Laboratories are the New Entrants in Personalized Medicine But Will Become a Dominant Force

July 6th, 2012

Maria Fe Paz

Maria Fe Paz of Diaceutics considers that laboratories will become key influencers, ultimately emerging as one of the most dominant stakeholder groups in the future personalized medicine space.

From the melting pot of opportunity that personalized medicine represents, we contend that stakeholders who had less market power under the traditional model of ‘one size fits all’ drugs will be able to grab a more central role in the effective diffusion of personalized medicine. This has already been witnessed by the invigorating growth of molecular diagnostics driven by a diagnostic industry seeking to move beyond a ‘low price, high volume’ business model to claim equal value for—and reward from—its contribution towards better clinical and financial outcomes.

However, we suggest that it will be clinical laboratories and not the diagnostic companies that will ultimately emerge as one of the most dominant stakeholder groups in the future of personalized medicine. Here are some of  the reasons for this bullish view:

  1. Actually, laboratorians have always been among the early innovators in the space. Take, for example, the work of Stanley Cohen, whose career started in 1959 as assistant professor of biochemistry at Vanderbilt University. Dr. Cohen discovered, isolated, purified and sequenced epidermal growth factor (EGF), a protein that stimulates the growth of epithelial and other cells and enhances certain developmental growth cascades.
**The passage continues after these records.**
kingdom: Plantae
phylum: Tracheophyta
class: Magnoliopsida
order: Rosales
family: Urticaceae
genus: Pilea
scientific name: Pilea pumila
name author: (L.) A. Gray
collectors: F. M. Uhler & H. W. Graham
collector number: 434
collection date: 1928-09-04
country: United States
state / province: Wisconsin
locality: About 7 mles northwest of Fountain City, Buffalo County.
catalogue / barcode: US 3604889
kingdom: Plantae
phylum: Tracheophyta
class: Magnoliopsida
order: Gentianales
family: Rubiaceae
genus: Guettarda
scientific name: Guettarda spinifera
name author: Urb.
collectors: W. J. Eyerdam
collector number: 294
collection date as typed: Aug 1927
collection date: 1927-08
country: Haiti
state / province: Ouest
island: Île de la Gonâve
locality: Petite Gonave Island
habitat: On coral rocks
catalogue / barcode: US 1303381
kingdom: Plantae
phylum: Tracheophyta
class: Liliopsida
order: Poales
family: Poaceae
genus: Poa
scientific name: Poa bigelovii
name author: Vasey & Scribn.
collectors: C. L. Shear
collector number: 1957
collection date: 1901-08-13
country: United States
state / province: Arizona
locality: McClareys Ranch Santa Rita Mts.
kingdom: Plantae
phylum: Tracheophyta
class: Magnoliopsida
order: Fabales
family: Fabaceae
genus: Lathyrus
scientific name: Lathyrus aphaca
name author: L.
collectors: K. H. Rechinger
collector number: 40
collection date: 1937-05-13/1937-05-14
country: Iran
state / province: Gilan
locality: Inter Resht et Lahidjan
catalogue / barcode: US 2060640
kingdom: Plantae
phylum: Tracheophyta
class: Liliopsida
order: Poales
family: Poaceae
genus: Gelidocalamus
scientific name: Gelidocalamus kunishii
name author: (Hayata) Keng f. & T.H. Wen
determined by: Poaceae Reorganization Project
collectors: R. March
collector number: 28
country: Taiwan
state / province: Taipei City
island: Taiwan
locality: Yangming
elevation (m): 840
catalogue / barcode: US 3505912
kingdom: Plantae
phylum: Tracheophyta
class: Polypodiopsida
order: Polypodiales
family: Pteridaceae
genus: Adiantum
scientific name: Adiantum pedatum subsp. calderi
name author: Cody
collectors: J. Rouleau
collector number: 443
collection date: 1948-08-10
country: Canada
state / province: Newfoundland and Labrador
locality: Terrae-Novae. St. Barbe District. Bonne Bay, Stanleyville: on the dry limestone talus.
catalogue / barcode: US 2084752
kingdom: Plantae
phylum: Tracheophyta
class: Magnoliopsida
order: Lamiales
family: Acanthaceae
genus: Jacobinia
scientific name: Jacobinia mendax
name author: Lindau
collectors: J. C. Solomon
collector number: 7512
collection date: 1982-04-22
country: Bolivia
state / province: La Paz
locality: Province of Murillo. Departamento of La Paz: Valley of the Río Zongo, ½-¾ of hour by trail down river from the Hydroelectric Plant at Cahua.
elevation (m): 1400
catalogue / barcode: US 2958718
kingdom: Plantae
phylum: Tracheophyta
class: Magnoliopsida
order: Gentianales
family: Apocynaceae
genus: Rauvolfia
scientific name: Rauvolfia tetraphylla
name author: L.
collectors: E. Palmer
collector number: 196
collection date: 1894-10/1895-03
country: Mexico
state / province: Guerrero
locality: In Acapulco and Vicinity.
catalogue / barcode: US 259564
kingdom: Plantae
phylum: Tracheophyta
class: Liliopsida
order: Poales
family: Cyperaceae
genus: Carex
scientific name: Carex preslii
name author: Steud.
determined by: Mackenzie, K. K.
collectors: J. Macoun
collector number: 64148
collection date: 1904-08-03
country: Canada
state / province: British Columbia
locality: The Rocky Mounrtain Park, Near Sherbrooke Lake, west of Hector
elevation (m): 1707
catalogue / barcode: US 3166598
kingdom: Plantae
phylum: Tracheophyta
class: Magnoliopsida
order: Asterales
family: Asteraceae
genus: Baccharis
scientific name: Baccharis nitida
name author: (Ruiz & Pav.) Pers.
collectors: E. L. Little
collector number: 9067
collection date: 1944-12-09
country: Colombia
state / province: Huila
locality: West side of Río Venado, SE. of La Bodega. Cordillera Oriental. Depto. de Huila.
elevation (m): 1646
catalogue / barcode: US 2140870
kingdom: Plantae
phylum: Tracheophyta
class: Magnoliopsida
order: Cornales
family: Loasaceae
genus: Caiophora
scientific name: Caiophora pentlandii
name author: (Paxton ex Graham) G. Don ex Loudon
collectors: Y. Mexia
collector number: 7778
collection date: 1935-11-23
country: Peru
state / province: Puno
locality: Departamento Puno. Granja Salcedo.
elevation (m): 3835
We can expect more discoveries from this quarter as targeted therapies are explored in research institutions across the globe.
  2. Laboratorians already integrate testing into their institutions. Earlier, faster diffusion of testing will ultimately be critical to the success of personalized medicine. Laboratorians hold the keys to these particular jewels and may have an equal or greater influence with physicians than pharma or diagnostic representatives in terms of educating them about new tests.
  3. The personalized medicine testing market may always be served by two technologies, developed kits and lab developed tests. The more complex and multi-technology the testing algorithm, the less the laboratory developed kit will be able to compete. Consequently, pharma companies seeking efficient testing markets may partner with diagnostic companies to help with regulatory needs and the infusion of testing choices for labs, but increasingly we will see them ensure that all patient samples are tested to the highest quality, regardless of the underlying technology.

This topic will be explored in much more depth as part of an article, ‘The Importance Of Early Engagement With Laboratories To Ensure Seamless Availability Of Companion Diagnostics In Parallel With Therapy Launches’, that we anticipate will be published later this year in a special issue of the Journal of Personalized Medicine edited by Felix Frueh, entitled ‘Untold Stories about Personalized Medicine: If You Thought Personalized Medicine Is for Others to Worry About, Think Again.’